> [Exercise directions]:
Show, copied in full, each line from the listing below that contains the word "flight".

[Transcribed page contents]
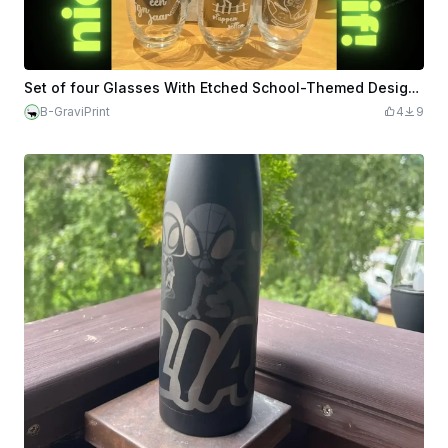
Set of four Glasses With Etched School-Themed Designs
B-GraviPrint
4
9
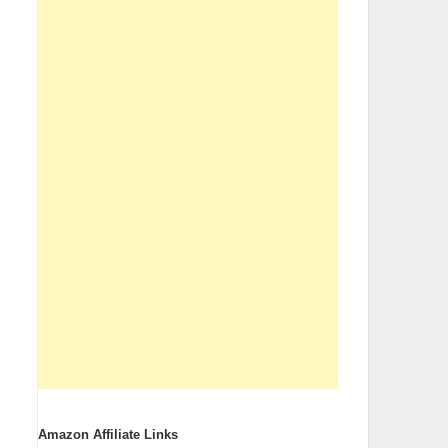
Amazon Affiliate Links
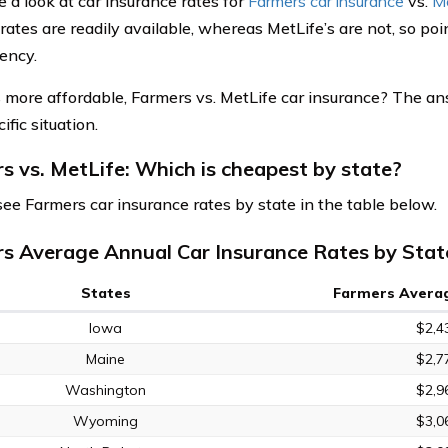
e a look at car insurance rates for
Farmers car insurance
vs.
Me
rates are readily available, whereas MetLife’s are not, so poi
ency.
 more affordable, Farmers vs. MetLife car insurance? The a
ific situation.
s vs. MetLife: Which is cheapest by state?
see Farmers car insurance rates by state in the table below.
s Average Annual Car Insurance Rates by Stat
States
Farmers Averag
Iowa
$2,4
Maine
$2,7
Washington
$2,9
Wyoming
$3,0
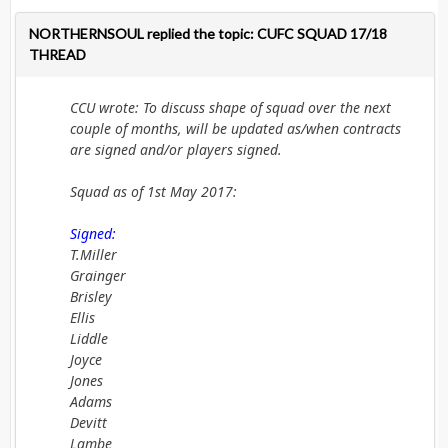
NORTHERNSOUL replied the topic: CUFC SQUAD 17/18
THREAD
CCU wrote: To discuss shape of squad over the next
couple of months, will be updated as/when contracts
are signed and/or players signed.
Squad as of 1st May 2017:
Signed:
T.Miller
Grainger
Brisley
Ellis
Liddle
Joyce
Jones
Adams
Devitt
Lambe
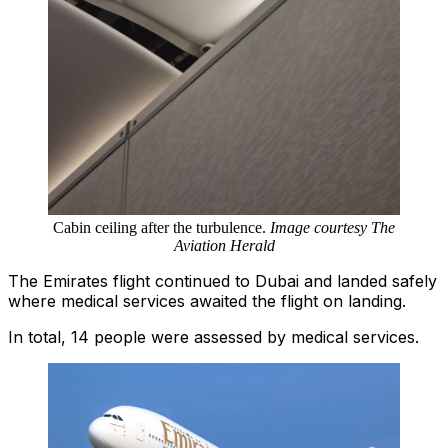
Cabin ceiling after the turbulence.
Image courtesy The
Aviation Herald
The Emirates flight continued to Dubai and landed safely
where medical services awaited the flight on landing.
In total, 14 people were assessed by medical services.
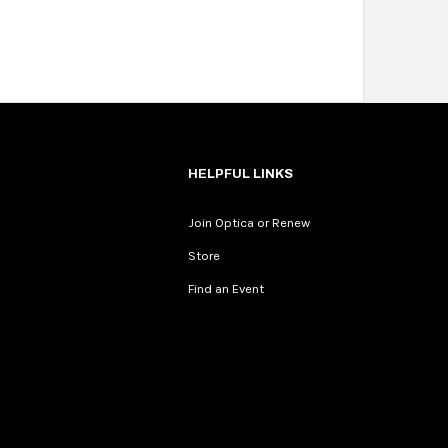
HELPFUL LINKS
Join Optica or Renew
Store
Find an Event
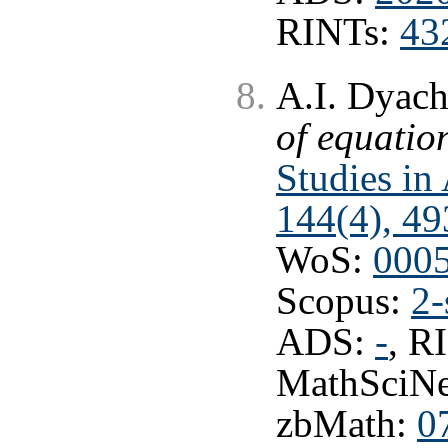
RINTs:
43
A.I. Dyac
of equatio
Studies in
144(4), 49
WoS:
000
Scopus:
2-
ADS:
-
, R
MathSciNe
zbMath:
0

> [Answer section]:
The Emirates flight continued to Dubai and landed safely
where medical services awaited the flight on landing.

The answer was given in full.